Task requirements:
Reproduce, word for word, the stretch of the passage on antibiotic resistance of S. aureus in southern Jiangxi from "A limitation of" through "of the conclusions.".

Text section:
######
S. aureus in southern Jiangxi has abundant molecular types and varying degrees of antibiotic resistance to various antibiotics. The emergence and rapid spread of antibiotic resistance genes has brought serious challenges to global public health, and also complicates the clinical treatment of infection. The results of this study will be helpful for promoting drug resistance monitoring of MRSA isolates in southern Jiangxi, China. The results of this study suggest that the use of β-lactam, macrolide, and lincosamide antimicrobial agents should be reduced. Therefore, in the medical environment, we need to use antibiotics carefully,39 strengthen the monitoring of drug resistance, and choose antibiotics rationally according to the results of drug sensitivity. The dosage of antibiotics should be strictly controlled, and the rotation of drugs and withdrawal period should be strictly implemented. In addition, it is necessary to actively research, develop, and promote use of Chinese herbal medicines, microecological agents, and other new non-antibiotic drugs.40

A limitation of this study is the inability to detect more virulence genes. The inclusion of a larger number of isolated bacterial specimens could enhance the referential values of the conclusions.
######
Provided data:
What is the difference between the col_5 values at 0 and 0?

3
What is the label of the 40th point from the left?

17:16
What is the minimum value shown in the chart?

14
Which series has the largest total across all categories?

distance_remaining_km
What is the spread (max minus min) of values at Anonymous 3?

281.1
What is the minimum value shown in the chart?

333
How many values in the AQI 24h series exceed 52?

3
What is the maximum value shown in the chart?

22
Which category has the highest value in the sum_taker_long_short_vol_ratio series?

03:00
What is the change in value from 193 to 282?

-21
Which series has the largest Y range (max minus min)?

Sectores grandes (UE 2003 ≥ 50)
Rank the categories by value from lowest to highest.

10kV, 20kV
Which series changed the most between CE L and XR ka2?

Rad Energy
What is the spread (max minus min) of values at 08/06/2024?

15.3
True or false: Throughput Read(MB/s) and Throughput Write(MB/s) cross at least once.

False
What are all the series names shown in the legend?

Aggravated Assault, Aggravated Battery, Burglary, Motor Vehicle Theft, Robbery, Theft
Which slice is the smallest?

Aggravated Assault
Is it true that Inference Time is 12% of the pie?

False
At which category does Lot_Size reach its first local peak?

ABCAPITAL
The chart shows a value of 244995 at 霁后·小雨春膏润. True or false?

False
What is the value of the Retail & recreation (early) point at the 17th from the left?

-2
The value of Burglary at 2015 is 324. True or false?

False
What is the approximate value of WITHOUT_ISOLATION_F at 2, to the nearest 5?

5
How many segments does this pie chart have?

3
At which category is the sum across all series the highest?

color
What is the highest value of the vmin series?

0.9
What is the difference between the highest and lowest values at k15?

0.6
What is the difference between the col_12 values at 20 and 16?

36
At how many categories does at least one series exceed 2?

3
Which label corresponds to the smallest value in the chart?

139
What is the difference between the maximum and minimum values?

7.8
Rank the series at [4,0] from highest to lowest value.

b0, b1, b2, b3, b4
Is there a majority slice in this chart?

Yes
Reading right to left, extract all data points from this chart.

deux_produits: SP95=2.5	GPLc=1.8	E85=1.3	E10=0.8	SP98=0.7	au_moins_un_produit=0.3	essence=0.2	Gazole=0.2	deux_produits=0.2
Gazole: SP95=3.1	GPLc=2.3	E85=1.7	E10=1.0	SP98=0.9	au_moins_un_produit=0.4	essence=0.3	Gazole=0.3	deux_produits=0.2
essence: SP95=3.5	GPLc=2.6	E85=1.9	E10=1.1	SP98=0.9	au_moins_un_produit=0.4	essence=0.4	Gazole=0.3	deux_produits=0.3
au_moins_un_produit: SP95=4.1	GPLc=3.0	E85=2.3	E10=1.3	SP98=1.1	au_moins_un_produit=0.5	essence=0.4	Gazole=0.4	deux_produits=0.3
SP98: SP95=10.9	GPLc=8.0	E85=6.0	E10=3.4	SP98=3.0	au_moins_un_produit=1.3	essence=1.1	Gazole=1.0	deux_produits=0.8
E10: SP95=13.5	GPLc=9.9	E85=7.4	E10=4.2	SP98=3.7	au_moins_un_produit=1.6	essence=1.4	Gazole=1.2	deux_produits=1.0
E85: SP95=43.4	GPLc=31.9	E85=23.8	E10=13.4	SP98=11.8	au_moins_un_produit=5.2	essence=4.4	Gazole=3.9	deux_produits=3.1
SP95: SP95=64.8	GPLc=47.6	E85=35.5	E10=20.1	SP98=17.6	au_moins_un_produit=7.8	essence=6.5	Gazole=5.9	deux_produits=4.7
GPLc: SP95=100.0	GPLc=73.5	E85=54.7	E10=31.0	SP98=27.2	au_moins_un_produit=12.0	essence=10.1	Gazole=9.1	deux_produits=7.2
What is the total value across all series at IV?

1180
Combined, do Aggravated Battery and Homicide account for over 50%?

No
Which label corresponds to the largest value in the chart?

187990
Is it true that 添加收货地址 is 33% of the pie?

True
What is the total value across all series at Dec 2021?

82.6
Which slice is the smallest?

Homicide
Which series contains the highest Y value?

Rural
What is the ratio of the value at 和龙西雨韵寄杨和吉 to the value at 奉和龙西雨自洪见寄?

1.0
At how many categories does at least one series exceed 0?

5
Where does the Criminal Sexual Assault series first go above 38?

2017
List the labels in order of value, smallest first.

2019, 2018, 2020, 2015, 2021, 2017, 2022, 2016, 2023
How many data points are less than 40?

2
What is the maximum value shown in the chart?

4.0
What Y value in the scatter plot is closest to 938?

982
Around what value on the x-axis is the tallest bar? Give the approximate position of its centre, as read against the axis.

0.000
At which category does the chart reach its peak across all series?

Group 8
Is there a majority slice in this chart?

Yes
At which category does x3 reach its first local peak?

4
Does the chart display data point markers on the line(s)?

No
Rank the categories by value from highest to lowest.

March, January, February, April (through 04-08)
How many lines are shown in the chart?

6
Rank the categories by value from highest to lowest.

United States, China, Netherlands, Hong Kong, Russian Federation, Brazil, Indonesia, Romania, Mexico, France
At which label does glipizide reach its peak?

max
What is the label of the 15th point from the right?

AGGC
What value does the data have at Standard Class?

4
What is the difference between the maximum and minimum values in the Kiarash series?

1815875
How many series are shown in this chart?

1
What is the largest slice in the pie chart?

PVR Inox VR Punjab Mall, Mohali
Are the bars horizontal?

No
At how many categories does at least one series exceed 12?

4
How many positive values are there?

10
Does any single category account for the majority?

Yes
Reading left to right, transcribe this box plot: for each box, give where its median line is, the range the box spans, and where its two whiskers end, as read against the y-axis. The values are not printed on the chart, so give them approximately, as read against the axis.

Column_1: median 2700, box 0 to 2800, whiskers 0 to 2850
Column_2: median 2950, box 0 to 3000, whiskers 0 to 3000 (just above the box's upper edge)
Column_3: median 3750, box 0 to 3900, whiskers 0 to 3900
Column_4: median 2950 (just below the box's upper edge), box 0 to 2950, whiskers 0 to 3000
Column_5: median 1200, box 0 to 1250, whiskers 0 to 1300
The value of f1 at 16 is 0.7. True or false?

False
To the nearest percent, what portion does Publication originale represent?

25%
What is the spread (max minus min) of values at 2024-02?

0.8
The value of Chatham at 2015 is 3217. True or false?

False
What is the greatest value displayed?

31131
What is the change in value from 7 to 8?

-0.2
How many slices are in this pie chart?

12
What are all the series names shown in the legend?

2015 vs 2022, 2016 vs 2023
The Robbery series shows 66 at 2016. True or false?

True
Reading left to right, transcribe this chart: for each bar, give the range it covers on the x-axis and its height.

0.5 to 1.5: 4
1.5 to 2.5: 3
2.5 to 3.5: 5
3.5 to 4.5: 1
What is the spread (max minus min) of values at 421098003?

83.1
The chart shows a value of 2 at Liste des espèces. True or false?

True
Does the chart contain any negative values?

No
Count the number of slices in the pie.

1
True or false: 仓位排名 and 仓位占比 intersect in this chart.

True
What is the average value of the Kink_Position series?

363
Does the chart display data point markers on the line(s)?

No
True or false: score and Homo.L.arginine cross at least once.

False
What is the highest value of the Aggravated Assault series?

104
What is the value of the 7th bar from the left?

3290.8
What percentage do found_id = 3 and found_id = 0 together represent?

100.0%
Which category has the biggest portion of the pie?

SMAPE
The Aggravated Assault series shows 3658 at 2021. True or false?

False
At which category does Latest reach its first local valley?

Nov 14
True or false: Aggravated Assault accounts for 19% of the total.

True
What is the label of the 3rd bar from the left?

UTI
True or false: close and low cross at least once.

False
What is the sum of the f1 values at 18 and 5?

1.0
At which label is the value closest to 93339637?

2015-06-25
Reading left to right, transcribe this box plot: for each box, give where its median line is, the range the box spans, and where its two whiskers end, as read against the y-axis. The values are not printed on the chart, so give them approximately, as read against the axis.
######
Solution to this task:
A limitation of this study is the inability to detect more virulence genes. The inclusion of a larger number of isolated bacterial specimens could enhance the referential values of the conclusions.